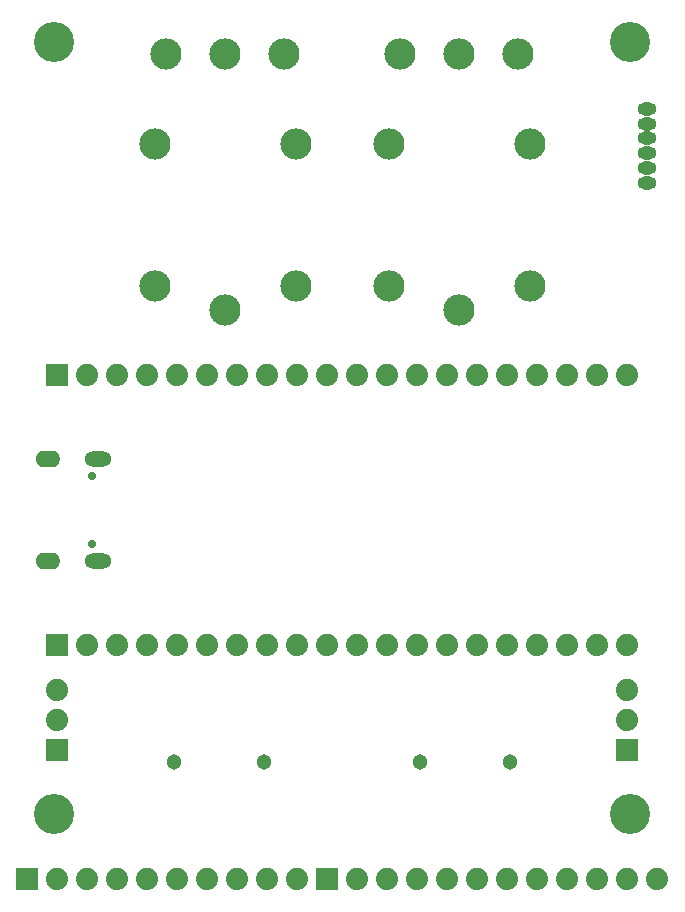
<source format=gbr>
G04 #@! TF.GenerationSoftware,KiCad,Pcbnew,5.1.0-rc2-unknown-036be7d~80~ubuntu16.04.1*
G04 #@! TF.CreationDate,2022-06-17T14:25:57+03:00*
G04 #@! TF.ProjectId,RT1010Py-DevKit_RevB,52543130-3130-4507-992d-4465764b6974,B*
G04 #@! TF.SameCoordinates,Original*
G04 #@! TF.FileFunction,Soldermask,Bot*
G04 #@! TF.FilePolarity,Negative*
%FSLAX46Y46*%
G04 Gerber Fmt 4.6, Leading zero omitted, Abs format (unit mm)*
G04 Created by KiCad (PCBNEW 5.1.0-rc2-unknown-036be7d~80~ubuntu16.04.1) date 2022-06-17 14:25:57*
%MOMM*%
%LPD*%
G04 APERTURE LIST*
%ADD10C,1.301600*%
%ADD11C,2.641600*%
%ADD12C,1.879600*%
%ADD13R,1.879600X1.879600*%
%ADD14O,1.601600X1.101600*%
%ADD15C,0.701600*%
%ADD16O,2.301600X1.301600*%
%ADD17O,2.101600X1.401600*%
%ADD18C,3.401600*%
G04 APERTURE END LIST*
D10*
X111252000Y-124587000D03*
X103632000Y-124587000D03*
X90424000Y-124587000D03*
X82804000Y-124587000D03*
D11*
X106934000Y-86278000D03*
X112934000Y-72278000D03*
X100934000Y-72278000D03*
X100934000Y-84278000D03*
X112934000Y-84278000D03*
X87122000Y-86278000D03*
X93122000Y-72278000D03*
X81122000Y-72278000D03*
X81122000Y-84278000D03*
X93122000Y-84278000D03*
X101934000Y-64643000D03*
X111934000Y-64643000D03*
X106934000Y-64643000D03*
X82122000Y-64643000D03*
X92122000Y-64643000D03*
X87122000Y-64643000D03*
D12*
X123698000Y-134493000D03*
X121158000Y-134493000D03*
X103378000Y-134493000D03*
X100838000Y-134493000D03*
X98298000Y-134493000D03*
D13*
X95758000Y-134493000D03*
D12*
X105918000Y-134493000D03*
X108458000Y-134493000D03*
X113538000Y-134493000D03*
X110998000Y-134493000D03*
X116078000Y-134493000D03*
X118618000Y-134493000D03*
X72898000Y-118491000D03*
X72898000Y-121031000D03*
D13*
X72898000Y-123571000D03*
D12*
X121158000Y-118491000D03*
X121158000Y-121031000D03*
D13*
X121158000Y-123571000D03*
D12*
X80518000Y-91821000D03*
X77978000Y-91821000D03*
X75438000Y-91821000D03*
D13*
X72898000Y-91821000D03*
D12*
X83058000Y-91821000D03*
X85598000Y-91821000D03*
X90678000Y-91821000D03*
X88138000Y-91821000D03*
X93218000Y-91821000D03*
X95758000Y-91821000D03*
X100838000Y-91821000D03*
X98298000Y-91821000D03*
X103378000Y-91821000D03*
X105918000Y-91821000D03*
X110998000Y-91821000D03*
X108458000Y-91821000D03*
X118618000Y-91821000D03*
X121158000Y-91821000D03*
X116078000Y-91821000D03*
X113538000Y-91821000D03*
X80518000Y-114681000D03*
X77978000Y-114681000D03*
X75438000Y-114681000D03*
D13*
X72898000Y-114681000D03*
D12*
X83058000Y-114681000D03*
X85598000Y-114681000D03*
X90678000Y-114681000D03*
X88138000Y-114681000D03*
X93218000Y-114681000D03*
X95758000Y-114681000D03*
X100838000Y-114681000D03*
X98298000Y-114681000D03*
X103378000Y-114681000D03*
X105918000Y-114681000D03*
X110998000Y-114681000D03*
X108458000Y-114681000D03*
X118618000Y-114681000D03*
X121158000Y-114681000D03*
X116078000Y-114681000D03*
X113538000Y-114681000D03*
D14*
X122809000Y-69275000D03*
X122809000Y-70525000D03*
X122809000Y-71775000D03*
X122809000Y-73025000D03*
X122809000Y-74275000D03*
X122809000Y-75525000D03*
D15*
X75809000Y-106141000D03*
D16*
X76309000Y-107571000D03*
D17*
X72129000Y-107571000D03*
X72129000Y-98931000D03*
D15*
X75809000Y-100361000D03*
D16*
X76309000Y-98931000D03*
D18*
X72600000Y-129000000D03*
X121400000Y-129000000D03*
X121400000Y-63600000D03*
X72600000Y-63600000D03*
D12*
X93218000Y-134493000D03*
X90678000Y-134493000D03*
X85598000Y-134493000D03*
X88138000Y-134493000D03*
X83058000Y-134493000D03*
X80518000Y-134493000D03*
D13*
X70358000Y-134493000D03*
D12*
X72898000Y-134493000D03*
X75438000Y-134493000D03*
X77978000Y-134493000D03*
M02*

</source>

● TASK DESCRIPTION
Collect every line from the records above that contains the word "LIST".

● SOLVED PROBLEM
G04 APERTURE LIST*
G04 APERTURE END LIST*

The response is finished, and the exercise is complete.